Work order: Which lines of the entries below run from the one holding "2: (171, 253, 1.38)" to the one holding "32: (459, 175, 1.26)", inclusive? Set down exactly those lines and no others.
---*---
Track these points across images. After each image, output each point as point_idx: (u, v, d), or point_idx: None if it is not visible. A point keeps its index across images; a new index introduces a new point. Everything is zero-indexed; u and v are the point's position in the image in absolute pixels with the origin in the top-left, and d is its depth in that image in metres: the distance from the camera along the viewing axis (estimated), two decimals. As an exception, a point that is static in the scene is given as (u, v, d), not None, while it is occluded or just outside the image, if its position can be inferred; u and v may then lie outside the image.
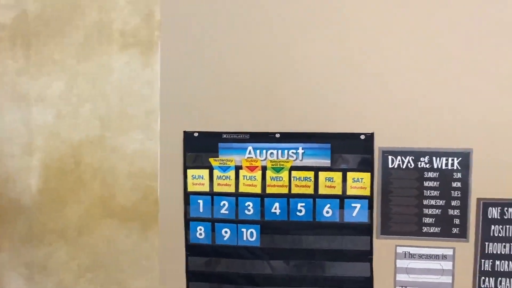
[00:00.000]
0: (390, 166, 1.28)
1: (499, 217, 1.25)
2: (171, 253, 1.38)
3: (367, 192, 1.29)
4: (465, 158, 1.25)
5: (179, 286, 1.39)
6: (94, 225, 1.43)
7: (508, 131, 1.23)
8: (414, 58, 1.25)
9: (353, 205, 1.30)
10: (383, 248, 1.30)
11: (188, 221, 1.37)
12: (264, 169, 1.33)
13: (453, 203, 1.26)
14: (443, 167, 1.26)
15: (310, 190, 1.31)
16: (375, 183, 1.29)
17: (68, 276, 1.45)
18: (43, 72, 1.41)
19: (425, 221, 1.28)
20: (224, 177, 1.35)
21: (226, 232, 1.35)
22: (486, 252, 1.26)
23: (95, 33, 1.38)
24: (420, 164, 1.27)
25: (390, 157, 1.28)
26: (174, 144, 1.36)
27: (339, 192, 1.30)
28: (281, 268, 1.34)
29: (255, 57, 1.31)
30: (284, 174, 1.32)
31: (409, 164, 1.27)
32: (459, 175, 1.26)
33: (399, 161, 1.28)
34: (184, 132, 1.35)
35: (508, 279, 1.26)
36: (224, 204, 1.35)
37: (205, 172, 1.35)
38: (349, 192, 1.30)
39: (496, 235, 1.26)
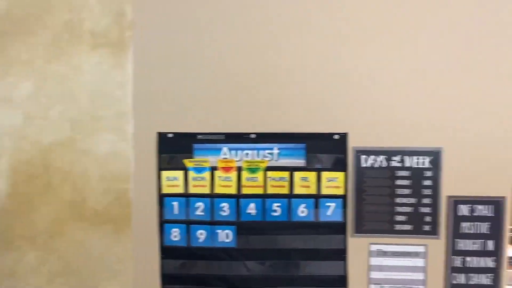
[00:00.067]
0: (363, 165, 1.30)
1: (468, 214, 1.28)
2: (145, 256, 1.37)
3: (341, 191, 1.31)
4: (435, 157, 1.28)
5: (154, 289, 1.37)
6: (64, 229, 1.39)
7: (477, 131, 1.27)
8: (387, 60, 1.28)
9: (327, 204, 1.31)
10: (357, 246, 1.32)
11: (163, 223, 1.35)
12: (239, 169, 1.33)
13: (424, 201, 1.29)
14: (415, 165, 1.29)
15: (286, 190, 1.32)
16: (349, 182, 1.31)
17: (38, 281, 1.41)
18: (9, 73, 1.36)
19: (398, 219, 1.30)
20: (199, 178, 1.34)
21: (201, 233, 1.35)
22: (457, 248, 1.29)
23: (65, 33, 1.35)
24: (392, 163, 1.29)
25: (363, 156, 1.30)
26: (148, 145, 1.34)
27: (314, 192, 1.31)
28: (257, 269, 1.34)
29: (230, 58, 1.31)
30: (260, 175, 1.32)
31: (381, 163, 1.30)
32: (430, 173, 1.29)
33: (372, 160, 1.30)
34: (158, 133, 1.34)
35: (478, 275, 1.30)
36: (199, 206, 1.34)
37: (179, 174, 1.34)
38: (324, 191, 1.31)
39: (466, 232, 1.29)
---*---
Response:
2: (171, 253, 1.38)
3: (367, 192, 1.29)
4: (465, 158, 1.25)
5: (179, 286, 1.39)
6: (94, 225, 1.43)
7: (508, 131, 1.23)
8: (414, 58, 1.25)
9: (353, 205, 1.30)
10: (383, 248, 1.30)
11: (188, 221, 1.37)
12: (264, 169, 1.33)
13: (453, 203, 1.26)
14: (443, 167, 1.26)
15: (310, 190, 1.31)
16: (375, 183, 1.29)
17: (68, 276, 1.45)
18: (43, 72, 1.41)
19: (425, 221, 1.28)
20: (224, 177, 1.35)
21: (226, 232, 1.35)
22: (486, 252, 1.26)
23: (95, 33, 1.38)
24: (420, 164, 1.27)
25: (390, 157, 1.28)
26: (174, 144, 1.36)
27: (339, 192, 1.30)
28: (281, 268, 1.34)
29: (255, 57, 1.31)
30: (284, 174, 1.32)
31: (409, 164, 1.27)
32: (459, 175, 1.26)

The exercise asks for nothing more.